Около часу ночи Саккар исчез. Он насладился успехом жены, как человек, которому неожиданно удалась блестящая операция. Кредит его стал еще более солидным. Ему надо было зайти по какому-то делу к Лауре д'Ориньи; он ушел, попросив Максима проводить Рене после бала домой.
Максим благоразумно провел весь вечер возле Луизы Марейль; оба были чрезвычайно заняты злословием по адресу дам, проходивших мимо них. И если им удавалось придумать какую-нибудь особенно забавную глупость, они хохотали, заглушая смех платком. Рене пришлось самой просить Максима проводить ее. В карете она все еще была полна нервной веселости, вся еще трепетала, опьяненная светом, благоуханием, шумом бальных зал. Казалось, она уже забыла про ту «глупость» на бульваре, как говорил Максим. Рене только спросила его странным тоном:
— Эта маленькая горбунья действительно так забавна?
— О да, необыкновенно забавна… — ответил Максим, все еще смеясь. — Ты ведь видала в прическе у герцогини де Стерник желтую птицу? Так вот Луиза утверждает, что у этой птицы внутри механизм, — она хлопает крыльями и каждый час кричит герцогу: ку-ку, ку-ку!
Рене нашла очень комичной эту шутку эмансипированной пансионерки. Когда они приехали домой и Максим стал прощаться, Рене сказала ему:
— Разве ты не зайдешь? Селеста, вероятно, приготовила мне поужинать.

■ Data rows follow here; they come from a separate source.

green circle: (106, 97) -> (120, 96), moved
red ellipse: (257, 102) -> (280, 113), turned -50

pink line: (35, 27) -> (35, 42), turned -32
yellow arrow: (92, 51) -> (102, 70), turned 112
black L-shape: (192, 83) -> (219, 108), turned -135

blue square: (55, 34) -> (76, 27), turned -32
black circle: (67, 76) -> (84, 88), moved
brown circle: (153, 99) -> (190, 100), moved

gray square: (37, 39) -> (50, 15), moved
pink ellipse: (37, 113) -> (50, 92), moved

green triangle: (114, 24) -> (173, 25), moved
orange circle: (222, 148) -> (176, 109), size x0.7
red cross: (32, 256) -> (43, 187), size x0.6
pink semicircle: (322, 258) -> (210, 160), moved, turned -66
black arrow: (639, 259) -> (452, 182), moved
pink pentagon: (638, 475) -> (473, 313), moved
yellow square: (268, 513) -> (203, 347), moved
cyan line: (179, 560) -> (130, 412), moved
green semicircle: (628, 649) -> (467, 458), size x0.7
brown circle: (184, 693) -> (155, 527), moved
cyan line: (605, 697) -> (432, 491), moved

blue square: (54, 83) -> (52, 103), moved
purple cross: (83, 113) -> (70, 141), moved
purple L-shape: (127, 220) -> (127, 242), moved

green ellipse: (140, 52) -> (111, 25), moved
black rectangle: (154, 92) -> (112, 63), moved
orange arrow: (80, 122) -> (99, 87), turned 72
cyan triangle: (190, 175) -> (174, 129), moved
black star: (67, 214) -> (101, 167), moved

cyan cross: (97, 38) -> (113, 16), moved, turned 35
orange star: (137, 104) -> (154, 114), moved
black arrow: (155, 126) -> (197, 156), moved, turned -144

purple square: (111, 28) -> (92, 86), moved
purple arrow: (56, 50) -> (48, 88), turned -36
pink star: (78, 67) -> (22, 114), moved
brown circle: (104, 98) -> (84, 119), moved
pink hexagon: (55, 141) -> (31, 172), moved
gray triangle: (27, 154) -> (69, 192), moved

Максим поднялся с обычной развязностью. Наверху никакого ужина не оказалось, а Селеста спала. Рене пришлось самой зажечь канделябр с тремя свечами. Ее руки слегка дрожали.
— Какая глупая, — сказала она по адресу горничной, — она, верно, не поняла меня… Ну как я без нее разденусь?

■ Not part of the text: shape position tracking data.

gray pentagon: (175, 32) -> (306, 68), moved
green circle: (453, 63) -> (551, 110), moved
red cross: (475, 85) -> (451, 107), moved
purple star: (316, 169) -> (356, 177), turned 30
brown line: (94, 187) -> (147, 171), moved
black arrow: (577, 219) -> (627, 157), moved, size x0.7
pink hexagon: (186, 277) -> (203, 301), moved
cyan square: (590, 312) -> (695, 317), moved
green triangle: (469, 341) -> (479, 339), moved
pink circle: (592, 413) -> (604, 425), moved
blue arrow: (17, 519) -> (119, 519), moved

Рене прошла в туалетную комнату. Максим отправился туда вслед за нею, чтобы повторить остроумное выражение Луизы, не выходившее у него из головы; он был совершенно спокоен, как будто засиделся у приятеля, даже вынул портсигар, намереваясь закурить сигару. Но тут Рене, поставив на стол канделябр, обернулась, безмолвная, волнующая, и сжала в объятиях пасынка, прижимаясь губами к его губам.

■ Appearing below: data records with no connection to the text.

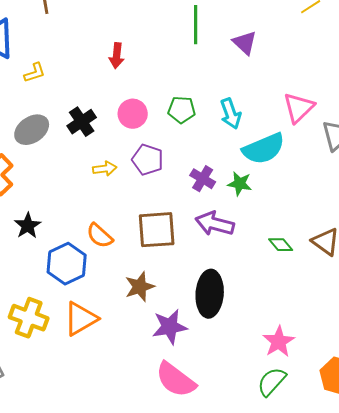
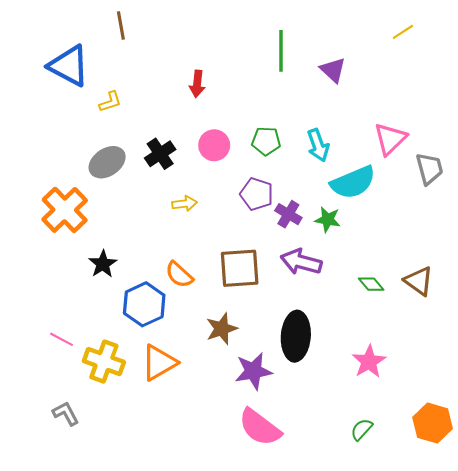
purple pentagon: (148, 160) -> (257, 194), moved
pink star: (279, 342) -> (369, 362), moved
green semicircle: (272, 382) -> (362, 429), size x0.7

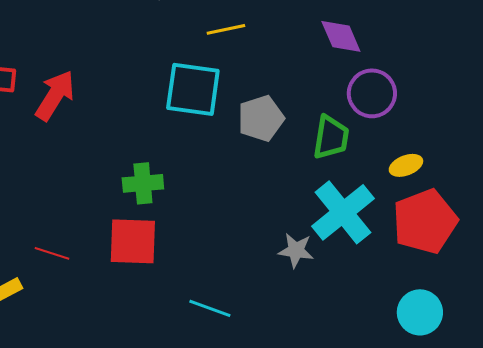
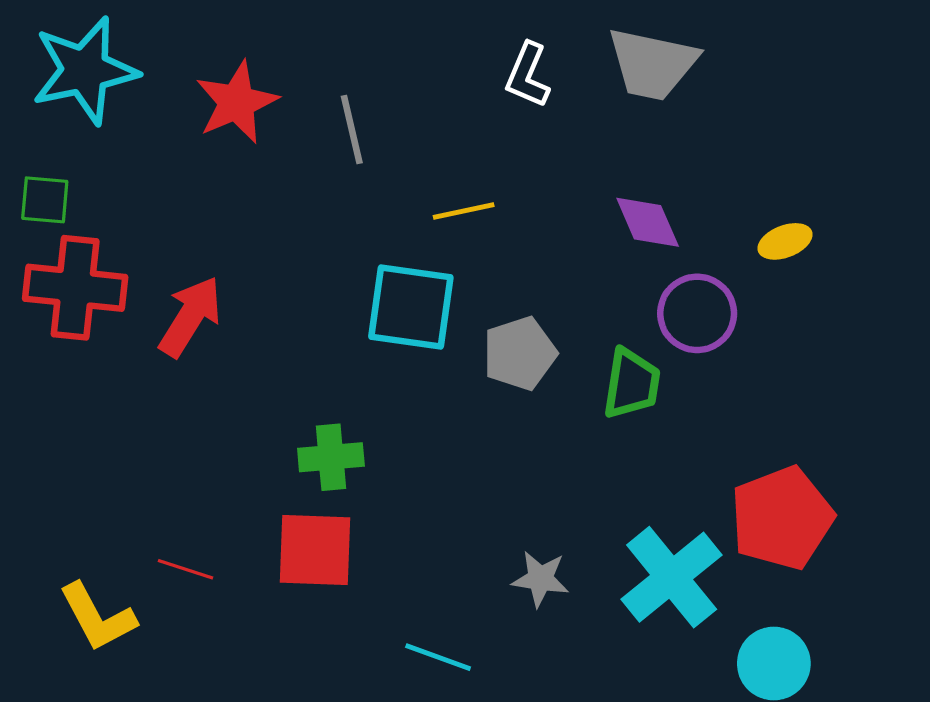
yellow ellipse: (406, 165) -> (785, 241), moved
cyan cross: (343, 212) -> (672, 577), moved
gray star: (296, 250) -> (540, 579), moved

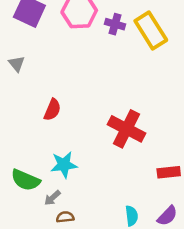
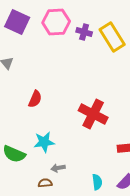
gray arrow: (52, 198) -> (58, 168), moved, turned 32

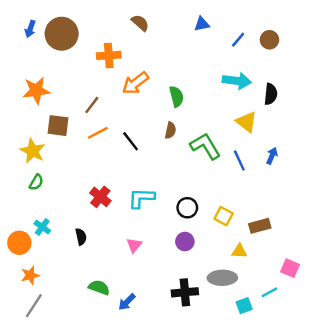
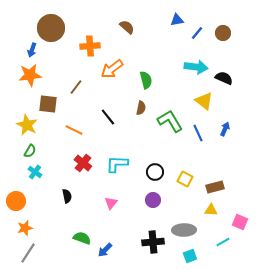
brown semicircle: (140, 23) -> (127, 27), moved
blue triangle: (202, 24) -> (177, 20), moved
blue arrow: (30, 29) -> (32, 50), moved
black semicircle: (271, 94) -> (224, 78), turned -72
orange line: (98, 133) -> (74, 130), moved, turned 54
cyan cross: (42, 227) -> (35, 172), moved
yellow triangle: (239, 251) -> (211, 210), moved
cyan square: (244, 306) -> (190, 256), moved

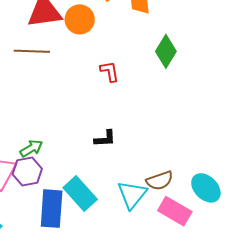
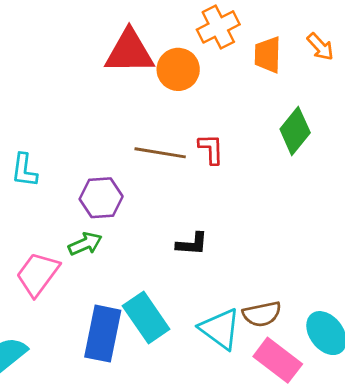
brown line: (32, 51) -> (160, 153), moved
purple hexagon: (27, 171) -> (101, 198), moved
cyan triangle: (132, 195) -> (220, 329), turned -40

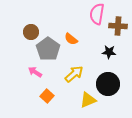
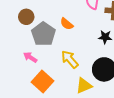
yellow arrow: (74, 74) -> (70, 59), turned -90
orange square: (47, 96) -> (42, 82), size x1.5

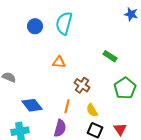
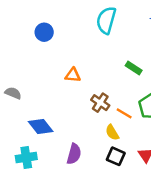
cyan semicircle: (64, 23) -> (106, 20), moved
orange line: (67, 106) -> (124, 113), moved, turned -72

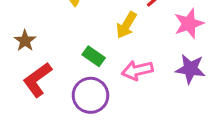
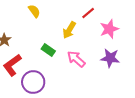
pink arrow: (137, 70) -> (76, 59), turned 54
purple circle: (90, 95) -> (33, 82), moved

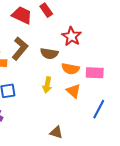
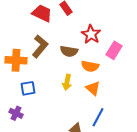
pink rectangle: (95, 73) -> (114, 50), moved, turned -60
blue line: (99, 109) -> (98, 117), moved

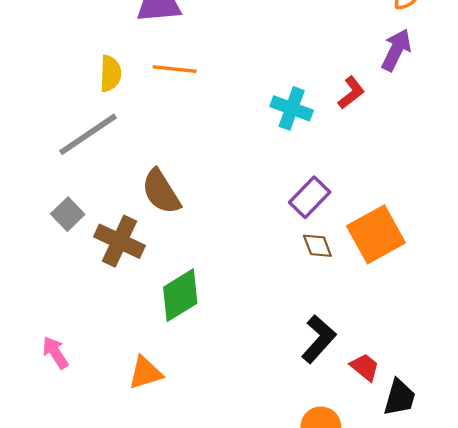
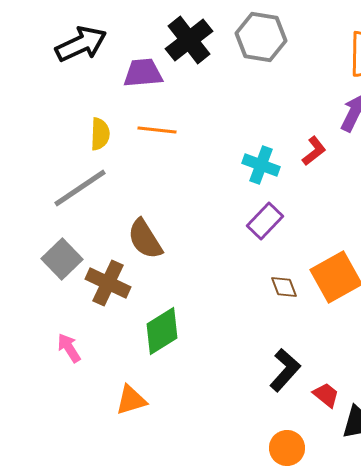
purple rectangle: (310, 197) -> (265, 221), moved
gray square: (68, 214) -> (62, 259), size x1.4
pink arrow: (55, 353) -> (69, 348), moved

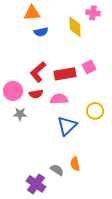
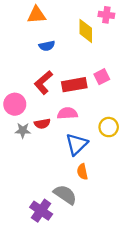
blue semicircle: (41, 32) -> (47, 46), moved
red semicircle: (36, 94) -> (42, 124), moved
orange semicircle: (75, 164) -> (82, 172), moved
gray semicircle: (57, 170) -> (65, 195), size x1.5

Комнаты Рене, настоящее гнездышко из шелка и кружев, были чудом кокетливой роскоши. Спальне предшествовал крошечный будуар; обе комнаты соединялись в одну, — вернее, будуар служил как бы преддверием спальни — большого алькова с несколькими кушетками; настоящей двери не было, ее заменяла двойная портьера. Стены в обеих комнатах были обтянуты матовым шелковым штофом серого цвета, затканным огромными букетами роз, белой сирени и лютиков. Занавеси и портьеры были в серую и розовую полоску. В спальне на белом мраморном камине, подлинном произведении искусства, инкрустации из ляпис-лазури и ценная мозаика изображали корзины цветов, розы, белую сирень и лютики, как и на штофных обоях. Большая серая с розовым кровать, дерево которой скрывала шелковая обивка, упиралась изголовьем в стену и заполняла полкомнаты волнами драпировок из гипюра и затканного букетами шелка, спадавшими с потолка до самого ковра. Все это напоминало пышный женский наряд с вырезом, буфами, бантами, воланами; широкий полог, раздувавшийся как юбка, вызывал в воображении образ влюбленной женщины, томно склонившейся и готовой упасть на подушки.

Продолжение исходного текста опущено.